Theorem 3 (Bellman Optimality Equation for

q_{\star}

)

The Bellman optimality equation for action values is,

q_{\star}(s, a) = \sum_{s^{\prime}, r} \mathcal{p}(s^{\prime}, r | s, a) [r + \gamma \max_{a^{\prime}} q_{\star}(s^{\prime}, a^{\prime})], \quad \forall s \in \mathcal{S}, a \in \mathcal{A}(s)

where the sums are over all possible next states and rewards.

Proof (Bellman Optimality Equation for

q_{\star}

)

\begin{align*} q_{\star}(s, a) & = \mathbb{E}_{\pi_{\star}, \mathcal{p}}[R_{t+1} + \gamma \ \underset{a^{\prime}}{\max} \ q_{\star}(S_{t+1}, a^{\prime}) | S_t = s, A_t = a] \newline & = \sum_{s^{\prime}, r} \mathcal{p}(s^{\prime}, r | s, a) [r + \gamma \ \underset{a^{\prime}}{\max} \ q_{\star}(s^{\prime}, a^{\prime})], \quad \forall s \in \mathcal{S}, a \in \mathcal{A}(s) \newline \end{align*}

Once one has $v_{\star}$ (or $q_{\star}$ ), it is relatively easy to determine an optimal policy $\pi_{\star}$ , why?

Solution

For each state $s$ , there will be one or more actions at which the maximum is obtained in the Bellman optimality equation.

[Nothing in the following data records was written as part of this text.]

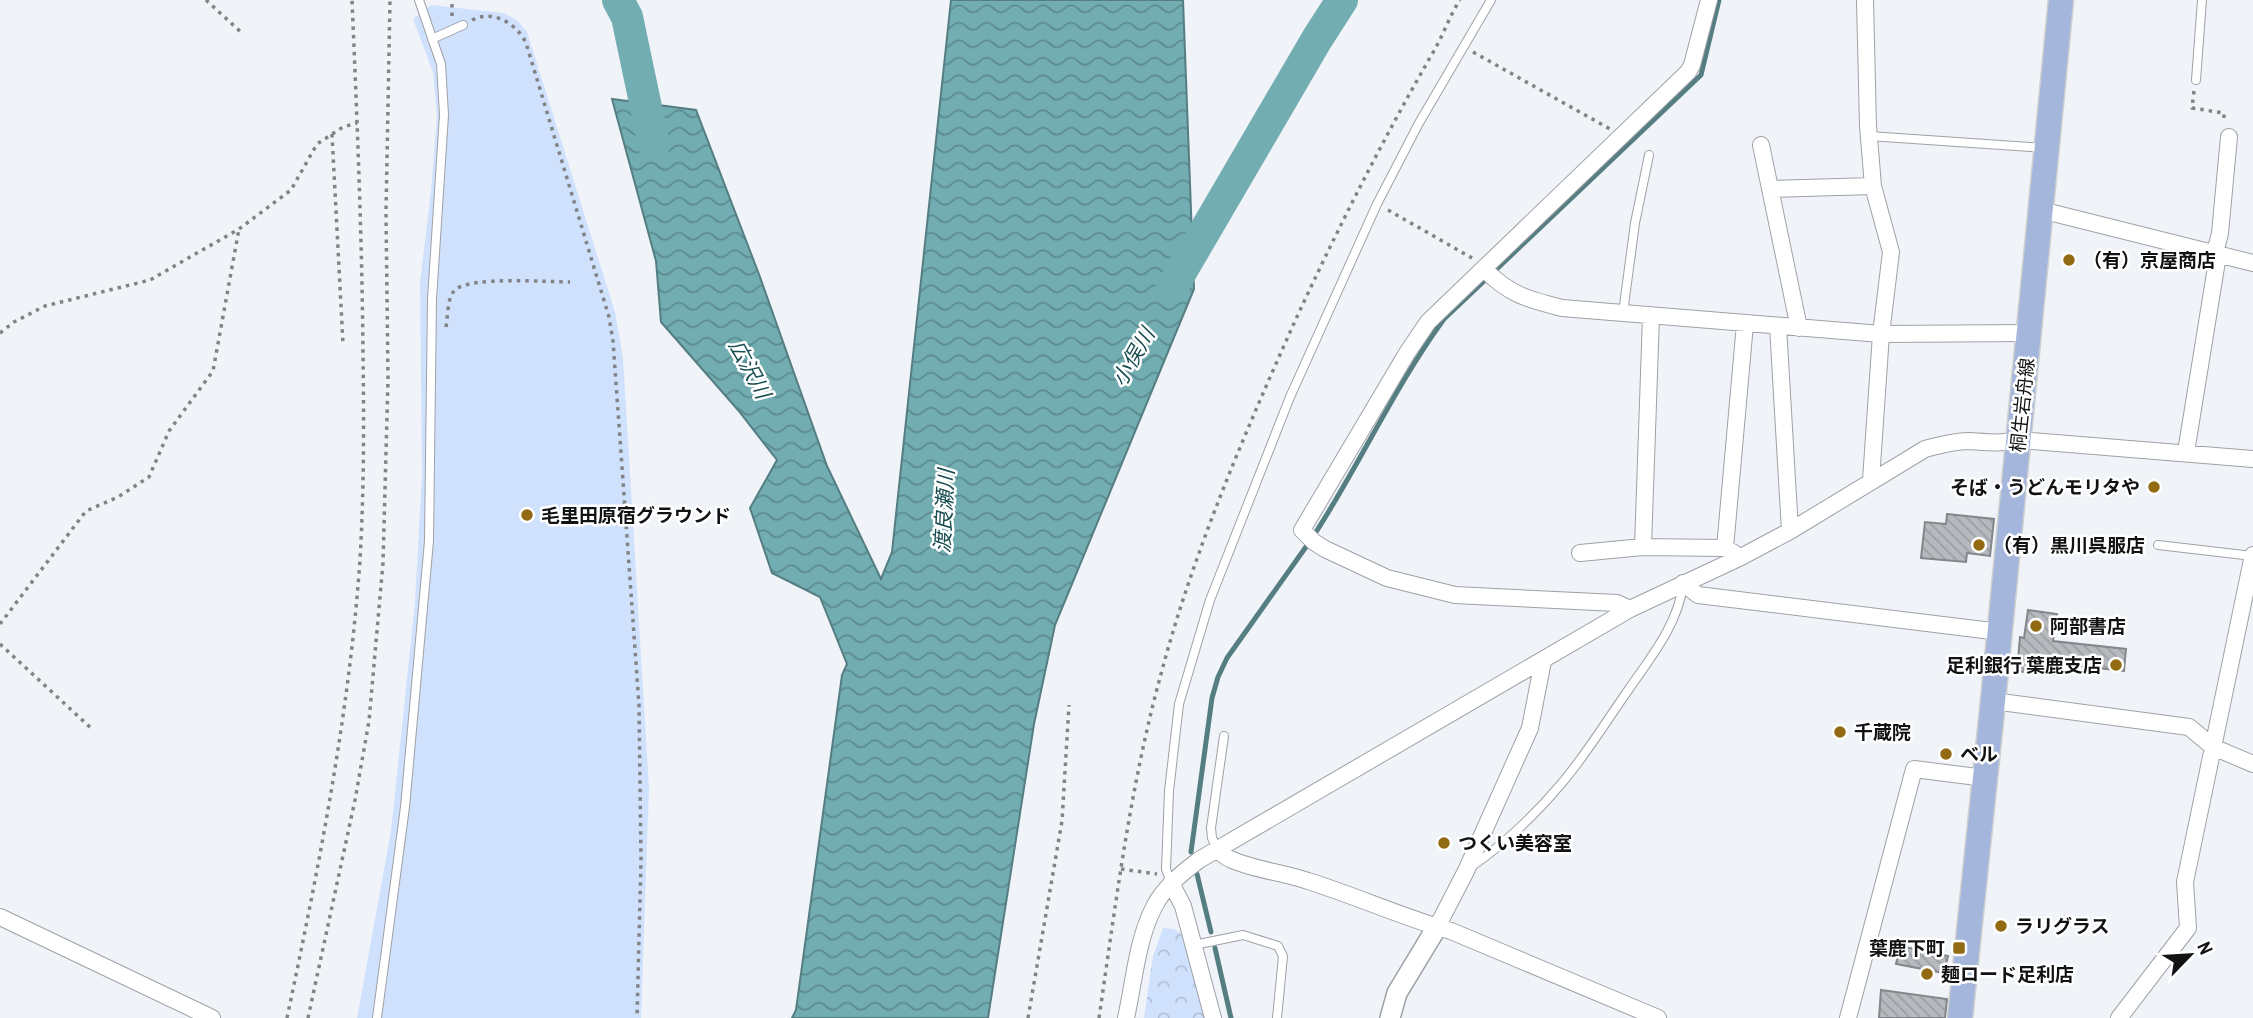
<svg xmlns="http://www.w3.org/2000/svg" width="2253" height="1018" font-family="'Archivo Narrow','Noto Sans JP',sans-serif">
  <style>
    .park { fill: url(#park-crowns) }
    .pitch { fill: #d0e1fd }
    .water { fill: url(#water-waves); stroke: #557e83; stroke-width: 2 }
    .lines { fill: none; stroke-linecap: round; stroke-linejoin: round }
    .stream { stroke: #557e83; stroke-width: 5 }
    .river { stroke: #72adb2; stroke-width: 32 }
    .building { fill: url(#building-back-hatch); stroke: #83868a; stroke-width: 2 }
    .service-casing { stroke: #9ea1a6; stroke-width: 10 }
    .minor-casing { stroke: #9ea1a6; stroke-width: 18 }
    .tertiary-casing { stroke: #9ea1a6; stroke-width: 22 }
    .primary-casing { stroke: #cfd0d0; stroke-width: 27 }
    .path { stroke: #818386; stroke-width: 3.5; stroke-dasharray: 3.5 5; stroke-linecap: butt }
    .service { stroke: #fff; stroke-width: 8 }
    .minor { stroke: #fff; stroke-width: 16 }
    .tertiary { stroke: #fff; stroke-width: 19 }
    .primary { stroke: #a4b6db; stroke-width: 24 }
    .poi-dot { fill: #916a11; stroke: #fff; stroke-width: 2.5 }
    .labels { text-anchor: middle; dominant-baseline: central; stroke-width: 5; stroke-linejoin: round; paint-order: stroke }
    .poi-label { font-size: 19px; font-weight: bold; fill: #111214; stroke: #fff; text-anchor: start }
    .street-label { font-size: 19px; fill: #111214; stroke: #fff }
    .water-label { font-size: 21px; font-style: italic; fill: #184d51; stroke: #fff }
  </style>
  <defs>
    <pattern id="park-crowns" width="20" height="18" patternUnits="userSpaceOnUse" patternTransform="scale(1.75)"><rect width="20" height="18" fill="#d0e1fd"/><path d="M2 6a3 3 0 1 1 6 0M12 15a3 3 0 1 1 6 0" fill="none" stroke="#b2c0d8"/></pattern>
    <pattern id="water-waves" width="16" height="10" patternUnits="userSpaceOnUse" patternTransform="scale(1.75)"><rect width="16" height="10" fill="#72adb2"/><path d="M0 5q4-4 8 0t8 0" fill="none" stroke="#5c8b90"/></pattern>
    <pattern id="building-back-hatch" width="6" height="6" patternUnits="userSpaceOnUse" patternTransform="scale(1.75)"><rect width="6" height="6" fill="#b6b9be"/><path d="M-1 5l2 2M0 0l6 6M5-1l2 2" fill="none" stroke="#9b9ea2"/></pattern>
  </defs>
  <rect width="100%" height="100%" fill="#f0f3f8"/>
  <path class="park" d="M1163,928L1175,929L1185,937L1205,1018H1144L1153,956Z"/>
  <path class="pitch" d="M431,5L503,13L517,20L527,32L615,312L623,358L649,788L641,1018H357L391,831L415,602L422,475L420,282L431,192L437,116L433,72L413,19Z"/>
  <path class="water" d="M951,0H1183L1194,289L1055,625L1034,724L988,1018H792L796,1010L842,675L847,664L820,597L772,573L750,508L777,460L738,410L661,322L656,261L612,99L696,110L760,277L827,466L881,579L892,552Z"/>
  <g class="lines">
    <path class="stream" d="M627,0V17
      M1316,532C1361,462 1395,386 1444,319L1701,75L1719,0
      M1191,852L1212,698L1218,677L1227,658L1308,544
      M1197,874L1211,932
      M1215,948L1231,1018"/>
    <path class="river" d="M618,0L627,17L654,145
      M1171,289L1317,39L1342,0"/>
  </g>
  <path class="building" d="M1947,514L1994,519L1990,556L1967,553L1966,562L1921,558L1925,522L1946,524Z
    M2028,610L2057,614L2053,641L2126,649L2124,671L2059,664L2057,675L2017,671L2020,637L2024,638Z
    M1900,946L1948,956L1944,973L1896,964Z
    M1881,990L1947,999L1945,1018H1879Z"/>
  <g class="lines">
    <defs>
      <path id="service" d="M432,39L463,25
        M2196,80L2202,0
        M1869,136L2044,148
        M1623,313L1635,223L1649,155
        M2158,545L2253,556
        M1217,849L1212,838L1211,828L1224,736
        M1471,867C1504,844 1535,815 1561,784C1586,755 1607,720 1629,689C1651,657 1678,624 1683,585
        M1171,883L1166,869L1169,791L1179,704L1210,600L1290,397L1377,204L1419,123L1491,0
        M1194,945L1243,935L1278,946L1283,956L1277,1018
        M377,1018L405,807L429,541L432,299L444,115L441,64L419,0"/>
      <path id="minor" d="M1865,0L1868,126L1873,186L1891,252L1881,334L1871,480
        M1761,145L1799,328
        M1770,189L1873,186
        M2041,210L2253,263
        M1484,269C1510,295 1527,299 1562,308L1881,334L2029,333
        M1778,326L1790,531
        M2186,452L2217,261L2215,253L2220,233L2229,137
        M1643,547L1651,316
        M1725,548L1745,324
        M1580,553L1643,547L1725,548L1734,553
        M1683,583L1698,595L2000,632
        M1630,609L1617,603L1455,595L1387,578L1325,549L1314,542L1302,530L1407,353L1428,322L1688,72L1692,65L1709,0
        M1993,701L2189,727L2213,747L2253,764
        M1217,849C1221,853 1225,857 1230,859C1254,870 1282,872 1308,881C1356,896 1402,917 1451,931L1658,1018
        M1171,883L1183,906L1213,1018
        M0,917L212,1018
        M1437,927L1466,871L1530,728L1543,661
        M1126,1018C1134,982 1137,940 1154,907C1164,887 1182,873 1199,860L1630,609L1741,557L1790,531L1925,449C1940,445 1954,441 1969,441C1986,442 2001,444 2019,440L2253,459
        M1848,1018L1914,769L1985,778
        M2119,1018L2188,928L2185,882L2253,555"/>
      <path id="tertiary" d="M1390,1018L1397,993L1437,927"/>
      <path id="primary" d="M1960,1018L1993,701L2061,0"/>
    </defs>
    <use href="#service" class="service-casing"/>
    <use href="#minor" class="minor-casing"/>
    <use href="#tertiary" class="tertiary-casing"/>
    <use href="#primary" class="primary-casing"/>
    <path class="path" d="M206,0L243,34
      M452,16V0
      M472,20C493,9 517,24 526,43L609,317L613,341L639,705L641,860L637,1018
      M1473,52L1610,129
      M2194,91L2192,108L2224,113V122
      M332,134L343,344
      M1388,210L1472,258
      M446,327C448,317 447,297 455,290C469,276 548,282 570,282
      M0,333L14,322L45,306L150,280L239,229L291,190L317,144L343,127L357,123
      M0,624L86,511L118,497L149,477L169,431L213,371L239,229
      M0,644L92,729
      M1121,869L1157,874
      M287,1018C319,866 349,715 360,560C364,491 364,422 363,354C362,236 357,118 352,0
      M308,1018L355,800L369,721L383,563L388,379L386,212L390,0
      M1028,1018L1062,821L1069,705
      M1099,1018C1116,902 1130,787 1161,674C1193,553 1244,435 1295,321C1338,228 1384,137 1435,49C1444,33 1450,15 1460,0"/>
    <use href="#service" class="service"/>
    <use href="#minor" class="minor"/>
    <use href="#tertiary" class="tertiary"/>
    <use href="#primary" class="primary"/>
  </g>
  <g class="poi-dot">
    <circle cx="2069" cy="260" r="7"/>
    <circle cx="2154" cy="487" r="7"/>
    <circle cx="527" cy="515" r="7"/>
    <circle cx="1979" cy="545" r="7"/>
    <circle cx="2036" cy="626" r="7"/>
    <circle cx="2116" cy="665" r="7"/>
    <circle cx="1840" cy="732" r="7"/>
    <circle cx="1946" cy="754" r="7"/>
    <circle cx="1444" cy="843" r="7"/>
    <circle cx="2001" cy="926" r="7"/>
    <rect x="1952" y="941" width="14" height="14" rx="3.5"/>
    <circle cx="1927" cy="974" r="7"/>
  </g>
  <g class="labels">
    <g class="poi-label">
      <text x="2083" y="260">（有）京屋商店</text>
      <text x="2140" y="487" text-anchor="end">そば・うどんモリタや</text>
      <text x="541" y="515">毛里田原宿グラウンド</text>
      <text x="1993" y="545">（有）黒川呉服店</text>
      <text x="2050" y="626">阿部書店</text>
      <text x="2102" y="665" text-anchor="end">足利銀行 葉鹿支店</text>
      <text x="1854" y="732">千蔵院</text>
      <text x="1960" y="754">ベル</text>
      <text x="1458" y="843">つくい美容室</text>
      <text x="2015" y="926">ラリグラス</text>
      <text x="1945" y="948" text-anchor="end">葉鹿下町</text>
      <text x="1941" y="974">麺ロード足利店</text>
    </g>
    <g class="street-label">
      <text transform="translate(2022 405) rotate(-84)">桐生岩舟線</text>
    </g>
    <g class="water-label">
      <text transform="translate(1133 357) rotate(-60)">小俣川</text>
      <text transform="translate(750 369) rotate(62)">広沢川</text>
      <text transform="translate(944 511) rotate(-87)">渡良瀬川</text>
    </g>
  </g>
  <g transform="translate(2190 955) rotate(65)" stroke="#ffffff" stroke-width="5" paint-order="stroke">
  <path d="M0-5L12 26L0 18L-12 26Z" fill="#111214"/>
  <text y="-10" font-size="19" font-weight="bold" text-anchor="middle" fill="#111214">N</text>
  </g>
</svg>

Any policy that assigns nonzero probability only to these actions is an optimal policy.

Further, one-step search or greedy search based on immediate consideration (i.e., evaluating short-term consequences based on $v_{\star}$ ) is sufficient for an optimal policy in long-term.

$v_{\star}$ already takes into account the reward consequences of all possible future behavior.

With $q_{\star}$ , for any state $s$ , it can simply find any action that maximizes $q_{\star}(s, a)$ . Further, with $q_{\star}$ , nothing more is needed to be known about the dynamics of the environment.

Solving Bellman Optimality Equation

Explicitly solving the Bellman optimality equation might be akin to an exhaustive search over all possiblities.

It relies on at least these three assumptions,

The dynamics of the environment, $\mathcal{p}$ , are accurately known.
Computational resources are sufficient to complete the calculations.
The states have the Markov property.

For example, for the game of backgammon, there are $\sim 10^{20}$ possible states, and computing $v_{\star}$ or $q_{\star}$ is impossible in practice.

Further, the tabular case (i.e., using tables with one entry for each state or state-action pair) can be very memory inefficient.

Therefore, approximate solutions are more common in practice.